**About this exercise**
The required output is the complete data, repeated without alteration.

Saved data entries
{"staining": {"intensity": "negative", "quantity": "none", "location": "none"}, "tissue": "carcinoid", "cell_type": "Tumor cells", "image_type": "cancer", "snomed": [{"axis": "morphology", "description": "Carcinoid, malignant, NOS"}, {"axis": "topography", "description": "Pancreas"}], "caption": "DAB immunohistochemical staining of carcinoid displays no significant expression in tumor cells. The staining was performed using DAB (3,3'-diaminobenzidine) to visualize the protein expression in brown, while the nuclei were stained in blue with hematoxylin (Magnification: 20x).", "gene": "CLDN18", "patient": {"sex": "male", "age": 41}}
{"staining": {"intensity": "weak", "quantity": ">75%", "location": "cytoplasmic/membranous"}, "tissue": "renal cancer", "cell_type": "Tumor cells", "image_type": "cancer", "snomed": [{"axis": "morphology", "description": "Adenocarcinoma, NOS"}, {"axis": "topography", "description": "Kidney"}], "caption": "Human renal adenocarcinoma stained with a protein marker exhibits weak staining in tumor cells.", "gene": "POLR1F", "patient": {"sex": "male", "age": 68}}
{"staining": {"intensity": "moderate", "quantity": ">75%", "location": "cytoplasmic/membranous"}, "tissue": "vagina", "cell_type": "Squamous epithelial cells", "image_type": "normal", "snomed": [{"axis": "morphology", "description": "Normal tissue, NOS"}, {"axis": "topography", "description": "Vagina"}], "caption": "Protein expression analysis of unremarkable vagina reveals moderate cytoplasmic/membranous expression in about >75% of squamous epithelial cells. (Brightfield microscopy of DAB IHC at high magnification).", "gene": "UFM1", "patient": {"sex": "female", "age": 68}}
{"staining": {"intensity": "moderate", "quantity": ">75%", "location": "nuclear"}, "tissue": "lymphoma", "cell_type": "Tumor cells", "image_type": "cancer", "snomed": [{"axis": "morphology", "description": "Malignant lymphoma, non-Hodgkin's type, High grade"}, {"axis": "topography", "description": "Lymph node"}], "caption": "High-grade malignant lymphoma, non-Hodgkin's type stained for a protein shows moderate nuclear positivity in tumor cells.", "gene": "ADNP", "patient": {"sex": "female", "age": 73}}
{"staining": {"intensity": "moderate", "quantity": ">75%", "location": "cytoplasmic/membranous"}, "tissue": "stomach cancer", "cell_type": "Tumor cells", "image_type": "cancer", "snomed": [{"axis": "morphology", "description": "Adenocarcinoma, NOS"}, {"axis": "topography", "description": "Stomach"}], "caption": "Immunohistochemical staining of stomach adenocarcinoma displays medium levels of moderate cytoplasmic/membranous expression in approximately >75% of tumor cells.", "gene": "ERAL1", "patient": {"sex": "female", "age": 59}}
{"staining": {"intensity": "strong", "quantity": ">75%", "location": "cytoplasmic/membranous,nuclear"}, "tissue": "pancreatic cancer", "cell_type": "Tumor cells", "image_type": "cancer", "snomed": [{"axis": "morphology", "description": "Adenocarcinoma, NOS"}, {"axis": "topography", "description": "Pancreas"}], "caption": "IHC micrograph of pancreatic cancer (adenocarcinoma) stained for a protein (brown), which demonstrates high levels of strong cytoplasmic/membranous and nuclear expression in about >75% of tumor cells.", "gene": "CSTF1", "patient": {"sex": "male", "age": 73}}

**Your response**
{"staining": {"intensity": "negative", "quantity": "none", "location": "none"}, "tissue": "carcinoid", "cell_type": "Tumor cells", "image_type": "cancer", "snomed": [{"axis": "morphology", "description": "Carcinoid, malignant, NOS"}, {"axis": "topography", "description": "Pancreas"}], "caption": "DAB immunohistochemical staining of carcinoid displays no significant expression in tumor cells. The staining was performed using DAB (3,3'-diaminobenzidine) to visualize the protein expression in brown, while the nuclei were stained in blue with hematoxylin (Magnification: 20x).", "gene": "CLDN18", "patient": {"sex": "male", "age": 41}}
{"staining": {"intensity": "weak", "quantity": ">75%", "location": "cytoplasmic/membranous"}, "tissue": "renal cancer", "cell_type": "Tumor cells", "image_type": "cancer", "snomed": [{"axis": "morphology", "description": "Adenocarcinoma, NOS"}, {"axis": "topography", "description": "Kidney"}], "caption": "Human renal adenocarcinoma stained with a protein marker exhibits weak staining in tumor cells.", "gene": "POLR1F", "patient": {"sex": "male", "age": 68}}
{"staining": {"intensity": "moderate", "quantity": ">75%", "location": "cytoplasmic/membranous"}, "tissue": "vagina", "cell_type": "Squamous epithelial cells", "image_type": "normal", "snomed": [{"axis": "morphology", "description": "Normal tissue, NOS"}, {"axis": "topography", "description": "Vagina"}], "caption": "Protein expression analysis of unremarkable vagina reveals moderate cytoplasmic/membranous expression in about >75% of squamous epithelial cells. (Brightfield microscopy of DAB IHC at high magnification).", "gene": "UFM1", "patient": {"sex": "female", "age": 68}}
{"staining": {"intensity": "moderate", "quantity": ">75%", "location": "nuclear"}, "tissue": "lymphoma", "cell_type": "Tumor cells", "image_type": "cancer", "snomed": [{"axis": "morphology", "description": "Malignant lymphoma, non-Hodgkin's type, High grade"}, {"axis": "topography", "description": "Lymph node"}], "caption": "High-grade malignant lymphoma, non-Hodgkin's type stained for a protein shows moderate nuclear positivity in tumor cells.", "gene": "ADNP", "patient": {"sex": "female", "age": 73}}
{"staining": {"intensity": "moderate", "quantity": ">75%", "location": "cytoplasmic/membranous"}, "tissue": "stomach cancer", "cell_type": "Tumor cells", "image_type": "cancer", "snomed": [{"axis": "morphology", "description": "Adenocarcinoma, NOS"}, {"axis": "topography", "description": "Stomach"}], "caption": "Immunohistochemical staining of stomach adenocarcinoma displays medium levels of moderate cytoplasmic/membranous expression in approximately >75% of tumor cells.", "gene": "ERAL1", "patient": {"sex": "female", "age": 59}}
{"staining": {"intensity": "strong", "quantity": ">75%", "location": "cytoplasmic/membranous,nuclear"}, "tissue": "pancreatic cancer", "cell_type": "Tumor cells", "image_type": "cancer", "snomed": [{"axis": "morphology", "description": "Adenocarcinoma, NOS"}, {"axis": "topography", "description": "Pancreas"}], "caption": "IHC micrograph of pancreatic cancer (adenocarcinoma) stained for a protein (brown), which demonstrates high levels of strong cytoplasmic/membranous and nuclear expression in about >75% of tumor cells.", "gene": "CSTF1", "patient": {"sex": "male", "age": 73}}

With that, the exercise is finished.